Check DNS record propagation across global resolvers

DNS propagation and resolver cache checks

Use this DNS propagation checker after changing A, AAAA, MX, TXT, CNAME, or NS records. It compares answers from resolvers so you can see whether caches still return old data.

When to use this tool

  • After moving a website to a new IP address.
  • After changing mail provider MX records.
  • After publishing SPF, DKIM, DMARC, or verification TXT records.
  • When users in different networks see different DNS answers.

How to read the results

  • Matching answers usually mean propagation is consistent.
  • Mixed results often mean resolver caches are expiring at different times.
  • No answer may indicate missing records or wrong nameservers.
  • TTL helps estimate how long old values can remain cached.

Common propagation issues

Stale cache: a resolver still serves the previous record until TTL expires.
ISP resolver delay: provider resolvers may update slower than public resolvers.
Mixed results: expected during rollout, but check nameservers if it persists.
Nameserver mismatch: edits may be made at a DNS provider that is no longer authoritative.

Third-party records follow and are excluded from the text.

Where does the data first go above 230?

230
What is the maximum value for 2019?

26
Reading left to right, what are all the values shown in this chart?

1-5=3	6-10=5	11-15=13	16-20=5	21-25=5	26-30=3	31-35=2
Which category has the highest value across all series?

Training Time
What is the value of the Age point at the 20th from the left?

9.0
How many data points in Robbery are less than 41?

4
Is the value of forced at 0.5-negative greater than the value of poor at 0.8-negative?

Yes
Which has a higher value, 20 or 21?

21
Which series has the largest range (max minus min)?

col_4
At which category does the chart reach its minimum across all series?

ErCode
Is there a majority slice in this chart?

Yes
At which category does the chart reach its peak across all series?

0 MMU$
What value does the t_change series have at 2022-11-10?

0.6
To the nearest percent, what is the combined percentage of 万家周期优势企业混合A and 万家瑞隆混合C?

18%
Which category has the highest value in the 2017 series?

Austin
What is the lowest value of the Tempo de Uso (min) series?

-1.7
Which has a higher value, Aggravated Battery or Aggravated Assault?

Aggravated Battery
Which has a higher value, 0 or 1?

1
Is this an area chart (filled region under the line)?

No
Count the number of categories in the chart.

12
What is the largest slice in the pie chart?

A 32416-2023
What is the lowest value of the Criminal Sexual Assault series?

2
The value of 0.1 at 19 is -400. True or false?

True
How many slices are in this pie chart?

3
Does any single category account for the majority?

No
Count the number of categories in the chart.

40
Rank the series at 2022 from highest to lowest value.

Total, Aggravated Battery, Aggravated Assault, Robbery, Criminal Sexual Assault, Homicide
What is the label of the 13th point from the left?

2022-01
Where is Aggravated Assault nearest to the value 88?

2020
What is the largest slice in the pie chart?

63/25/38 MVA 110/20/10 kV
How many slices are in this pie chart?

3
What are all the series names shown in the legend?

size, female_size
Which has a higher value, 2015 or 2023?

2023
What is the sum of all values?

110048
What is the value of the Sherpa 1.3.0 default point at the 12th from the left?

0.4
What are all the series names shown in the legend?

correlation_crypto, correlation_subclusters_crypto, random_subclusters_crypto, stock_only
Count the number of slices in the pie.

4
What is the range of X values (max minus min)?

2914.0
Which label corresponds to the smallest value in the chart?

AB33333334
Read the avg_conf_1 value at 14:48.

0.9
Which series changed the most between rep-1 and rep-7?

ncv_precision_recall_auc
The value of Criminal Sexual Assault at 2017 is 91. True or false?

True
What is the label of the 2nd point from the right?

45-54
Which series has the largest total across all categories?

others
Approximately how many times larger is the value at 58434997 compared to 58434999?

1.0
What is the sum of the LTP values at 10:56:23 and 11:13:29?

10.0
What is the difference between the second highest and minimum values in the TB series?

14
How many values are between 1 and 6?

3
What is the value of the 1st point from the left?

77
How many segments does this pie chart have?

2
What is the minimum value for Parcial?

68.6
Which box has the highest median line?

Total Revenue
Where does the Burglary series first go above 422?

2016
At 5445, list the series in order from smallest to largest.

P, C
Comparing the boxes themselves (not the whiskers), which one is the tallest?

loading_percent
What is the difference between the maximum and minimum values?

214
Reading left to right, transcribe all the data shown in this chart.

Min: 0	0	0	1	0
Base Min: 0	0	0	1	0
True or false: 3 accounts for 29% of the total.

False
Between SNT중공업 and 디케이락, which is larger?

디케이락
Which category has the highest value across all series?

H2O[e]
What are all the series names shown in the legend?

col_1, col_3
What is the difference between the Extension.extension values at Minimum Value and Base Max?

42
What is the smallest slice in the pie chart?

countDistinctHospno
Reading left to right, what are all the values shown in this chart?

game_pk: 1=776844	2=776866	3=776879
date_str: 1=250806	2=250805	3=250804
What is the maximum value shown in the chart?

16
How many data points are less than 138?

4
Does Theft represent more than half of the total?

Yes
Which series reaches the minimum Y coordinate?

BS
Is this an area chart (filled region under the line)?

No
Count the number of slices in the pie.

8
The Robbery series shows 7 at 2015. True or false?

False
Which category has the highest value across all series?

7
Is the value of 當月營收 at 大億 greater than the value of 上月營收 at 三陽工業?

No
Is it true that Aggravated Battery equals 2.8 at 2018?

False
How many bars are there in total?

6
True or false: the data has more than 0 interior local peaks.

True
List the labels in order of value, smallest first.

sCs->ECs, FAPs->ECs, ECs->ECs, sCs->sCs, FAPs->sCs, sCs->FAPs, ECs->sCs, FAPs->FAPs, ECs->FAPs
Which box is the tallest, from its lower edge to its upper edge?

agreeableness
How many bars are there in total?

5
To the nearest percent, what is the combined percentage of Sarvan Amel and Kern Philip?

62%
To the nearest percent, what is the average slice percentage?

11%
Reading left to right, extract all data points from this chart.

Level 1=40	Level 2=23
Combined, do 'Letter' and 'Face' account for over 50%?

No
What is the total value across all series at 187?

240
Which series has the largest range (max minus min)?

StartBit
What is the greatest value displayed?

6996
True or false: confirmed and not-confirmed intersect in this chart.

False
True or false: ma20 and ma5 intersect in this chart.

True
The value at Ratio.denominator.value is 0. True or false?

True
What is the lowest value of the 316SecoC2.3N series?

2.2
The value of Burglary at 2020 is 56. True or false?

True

Many changes appear within minutes, but cached records can remain until their TTL expires. Some networks may show old answers for several hours.

TTL is the number of seconds a resolver may cache a DNS answer. Lower TTL values usually make planned changes easier to roll out.

Resolvers cache records independently. Some may have refreshed the new value while others still hold the old cached answer.

Flush the local OS or browser DNS cache, restart the resolver service if you control it, or query a different public resolver to compare results.